Very different limit to pinned memory with SLI-enabled vs SLI-disabled??

Dear All … interesting problem …

I’m using VS2015, 64Gb system RAM, 64 bit compiler/toolchain, CUDA 8, 3 x Maxwell Titan X, Windows 10 64bit … and if I have SLI enabled, I find I can allocate up to approx. 32Gb of pinned system memory (which is about right, as I believe Windows has limit of approx. half of total ram on this). This pinned memory seems to work well (I use it to transfer data from the 3 GPUs into the CPU memory at the same time with async memcopy).

However, if I disable SLI (which I have been told is the way CUDA should be run), then I find that it is out of memory after only allocating 10Gb of pinned memory. I make no changes to the code, and I don’t need to recompile, so it is isolated to SLI vs no SLI difference. I have tried different ways of trying to increase the Windows pinned memory limit without SLI, but can’t seem to change it.

Is there a reason why SLI enabled would allow so much more pinned memory? And is there a way of doing it without enabling SLI?

Thank you all …

The GPUs are apparently in WDDM mode, try switching to TCC mode.

Thank you and that might work, but I really need them in WDDM mode so I can use them for display as well. I’m just wondering why, in WDDM mode, with SLI enabled, I can allocate so much pinned memory but hardly much in SLI disabled? I would think actually it should be the opposite. Surely having SLI disabled should work much better …

Side note: I would question the wisdom of pinning GBs of system memory, usually one would not want to constrain operating systems so severely, they are designed around virtualized memory.

The CUDA facilities for allocating pinned system memory are just thin wrappers around the operating system facilities, and in my experience, those OS facilities are a bit of a black box in terms of the amount of memory that can be pinned. It seems to depend on all kinds of system state, so I am wondering whether you are really observing a cause-effect relationship with the SLI settings or just an artifact.

Are the observations repeatable (1) After a fresh boot (2) After a day of heavy use ? If so, consider filing an enhancement request with NVIDIA. While I am not sure that something could actually be done about the issue from the NVIDIA side, it may depend a bit on which flags the NVIDIA driver uses when it invokes the operating system’s pinning facilities.

yes I think you’re right on your points about the pinned memory limit and SLI. However, it is not dependent at all on state of the system. It seems pretty consistent that SLI-disable only has 10Gb and SLI-enabled has 32Gb available. It might be something to do with SLI only being “one” card in terms of virtual memory to Windows, while no SLI is 3 separate cards … which perhaps means it uses more pinned memory to track all three (although the memory management system tells me no extra visible memory is being used, so it shouldn’t be …).

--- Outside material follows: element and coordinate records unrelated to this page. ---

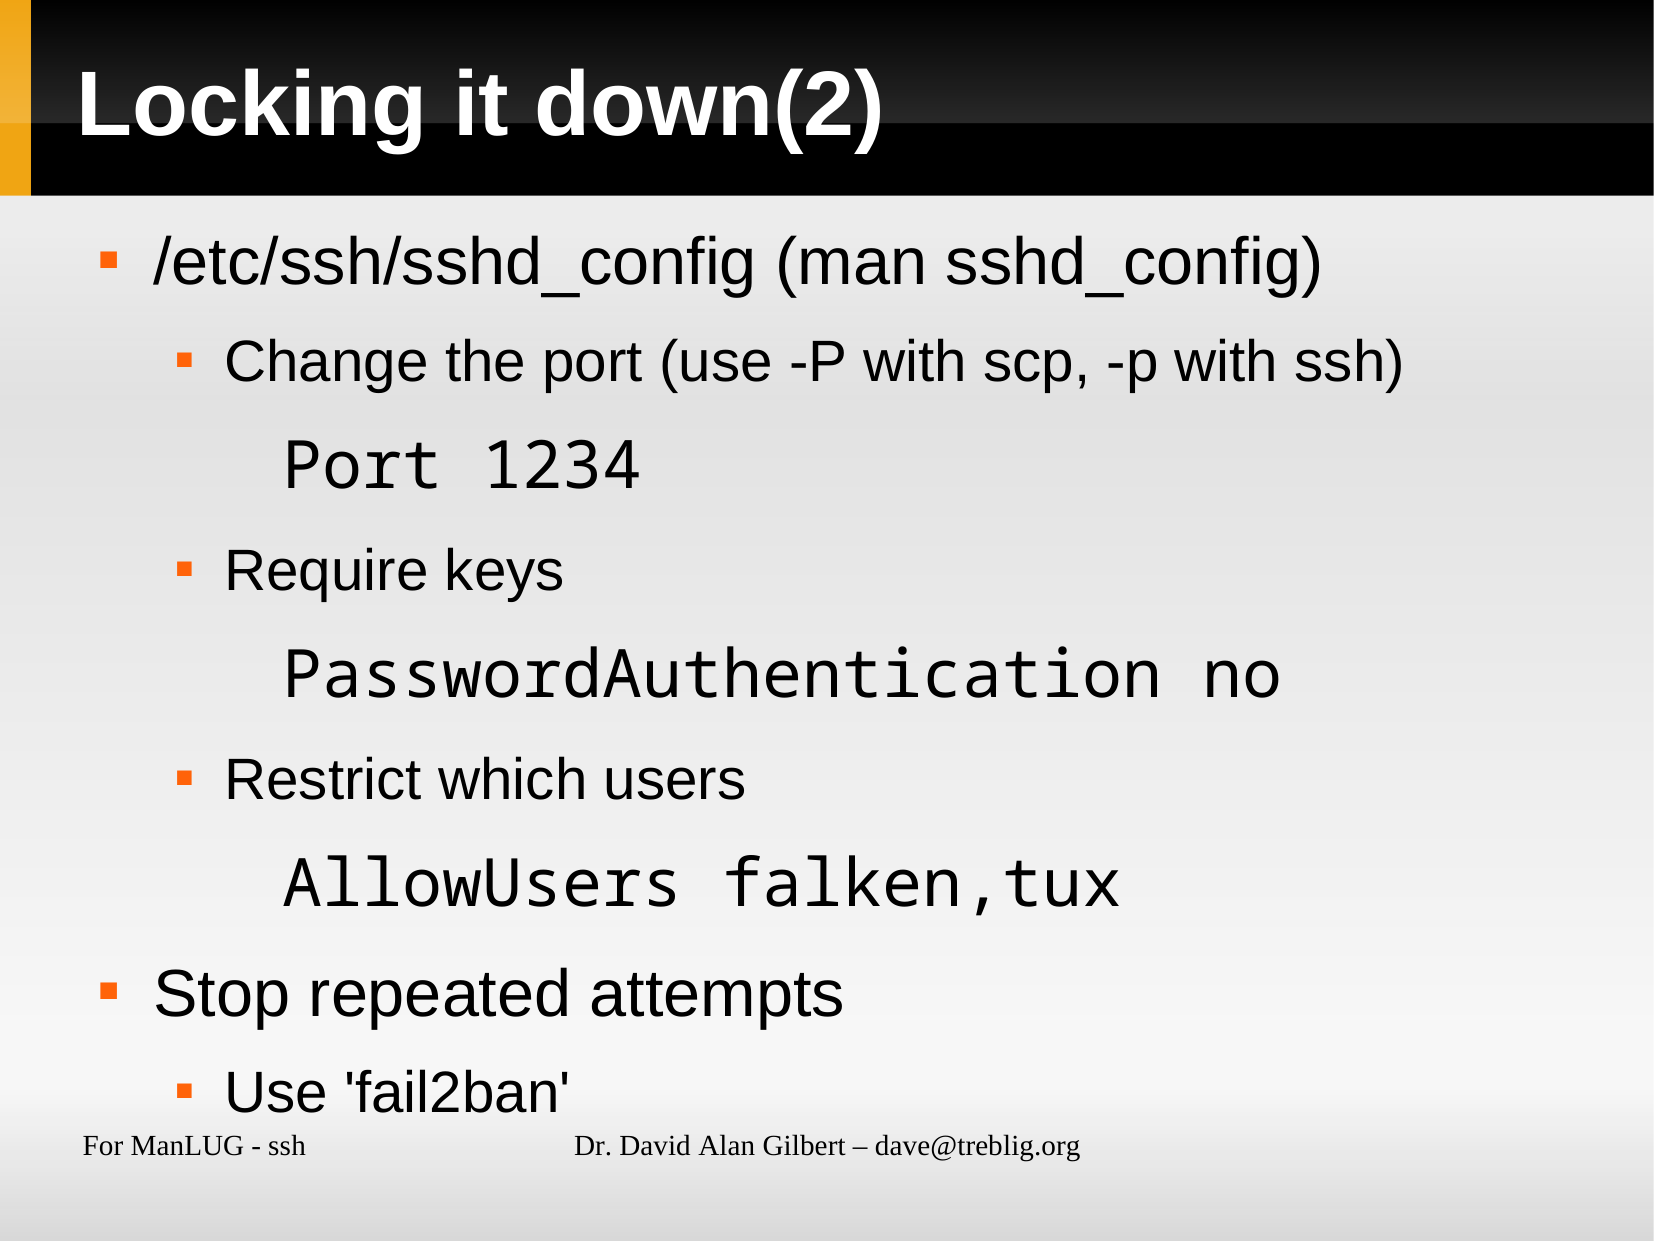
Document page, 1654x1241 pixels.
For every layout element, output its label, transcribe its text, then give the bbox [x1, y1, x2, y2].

title Locking it down(2) [76, 0, 1565, 208]
list /etc/ssh/sshd_config (man sshd_config) Change the port (use -P with scp, -p with ssh) Port 1234 Require keys PasswordAuthentication no Restrict which users AllowUsers falken,tux Stop repeated attempts Use 'fail2ban' [82, 224, 1571, 1161]
picture [0, 0, 1654, 1241]
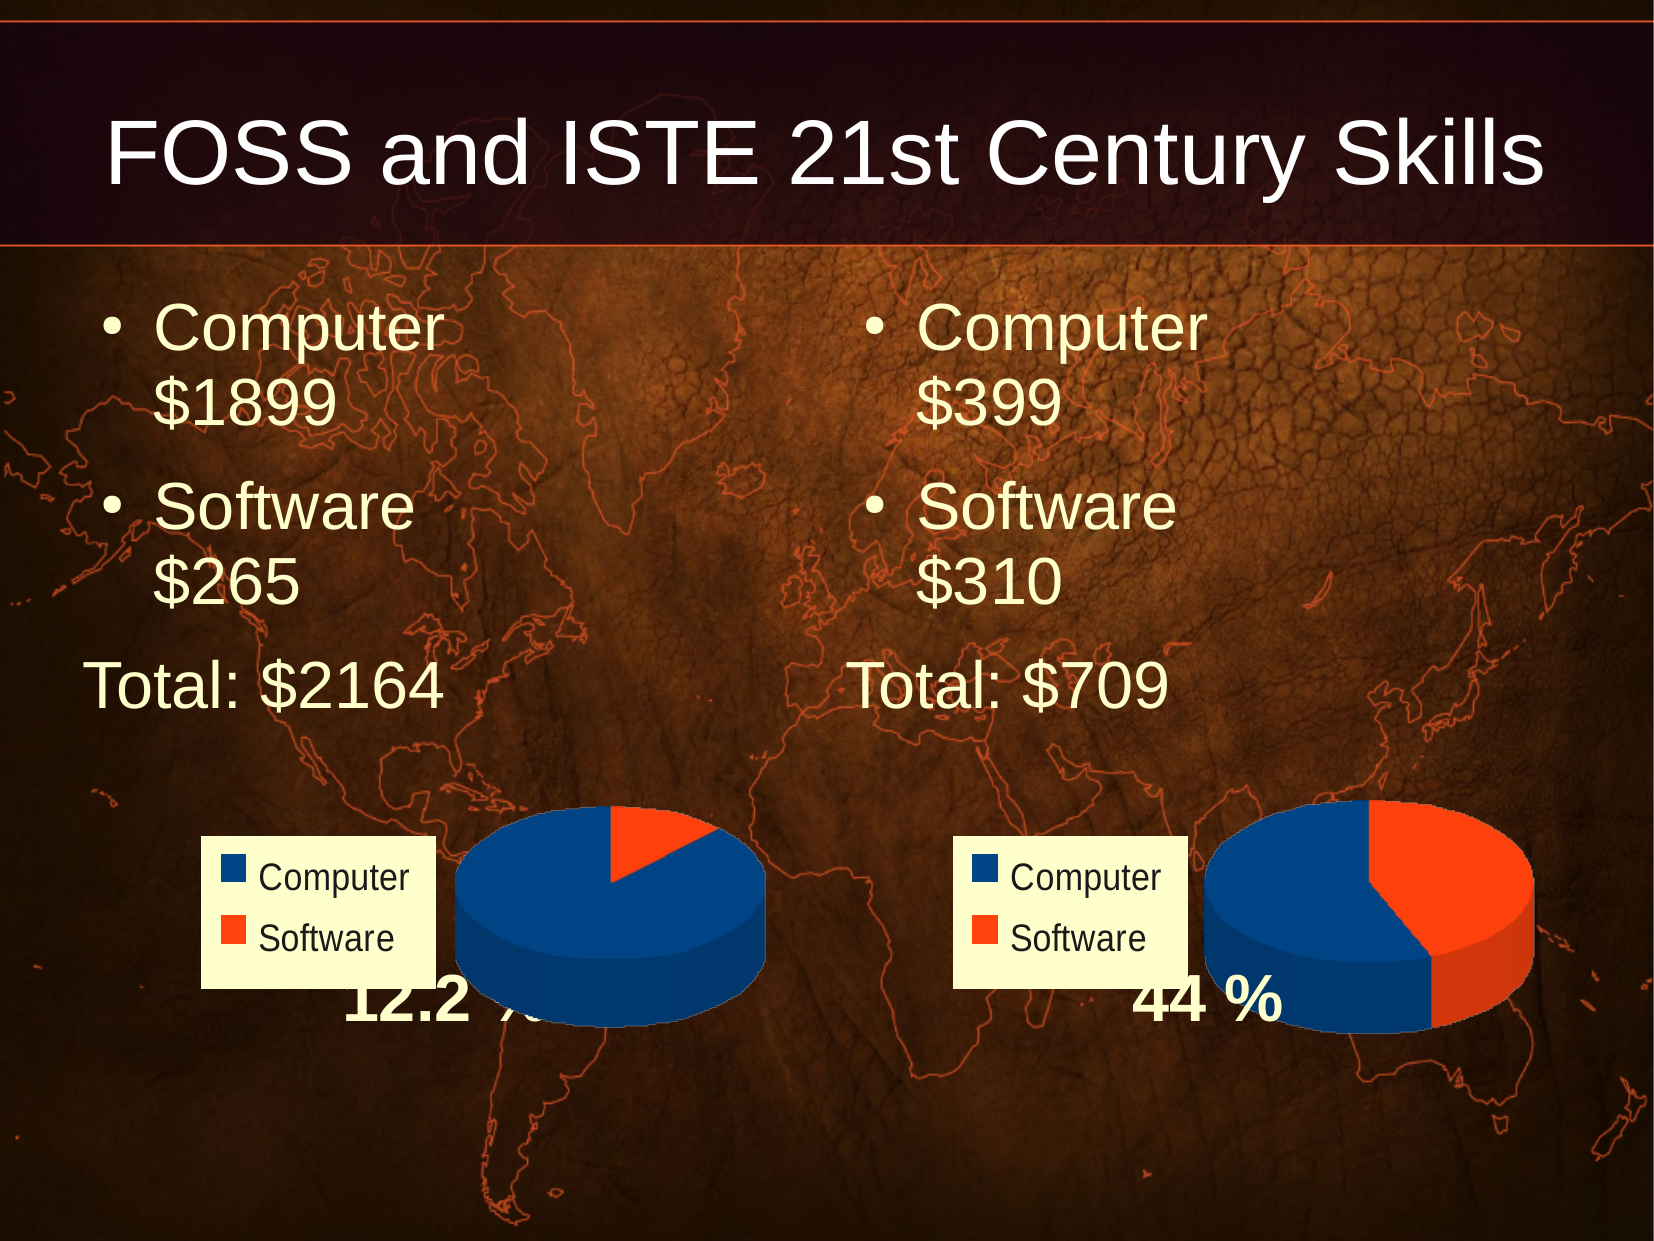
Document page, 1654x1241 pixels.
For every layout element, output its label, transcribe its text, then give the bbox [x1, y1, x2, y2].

list Computer $399 Software $310 Total: $709 44 % [845, 290, 1572, 1109]
picture [0, 0, 1654, 1241]
title FOSS and ISTE 21st Century Skills [82, 49, 1571, 257]
list Computer $1899 Software $265 Total: $2164 12.2 % [82, 290, 809, 1109]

Also, there’s 64Gb system memory in total, so taking 32Gb as pinned memory really is no problem with Windows 10 (it can happily run very smoothly on 16Gb of memory). In fact, I would like to allocate more pinned! But 32Gb total pinned is fine for 3 cards with 12Gb onboard each.

may be of interest:

http://docs.nvidia.com/cuda/cuda-c-programming-guide/index.html#sli-interoperability

exactly … read this with interest, thank you.

basically this says that using SLI enabled should be suboptimal in terms of device memory, and perhaps best not to use it. I have found that device memory is allocated across the 3 devices in SLI-enabled absolutely fine (all the kernels run independently withint he GPUs and each GPU memory seems very distinct). The async memcpy from all the GPUs to the CPU memory is very fast and happens concurrently. I find the SLI-enabled allows me to pin a lot more CPU memory. Windows of course still runs fine given it has the other 32Gb free memory available to it.

It seems really crazy that Windows doesn’t allow more than 10Gb of pinned memory out of 64Gb if SLI is disabled, but somehow, having the more complicated state of SLI enabled, it allows up to 32Gb with no problems at all.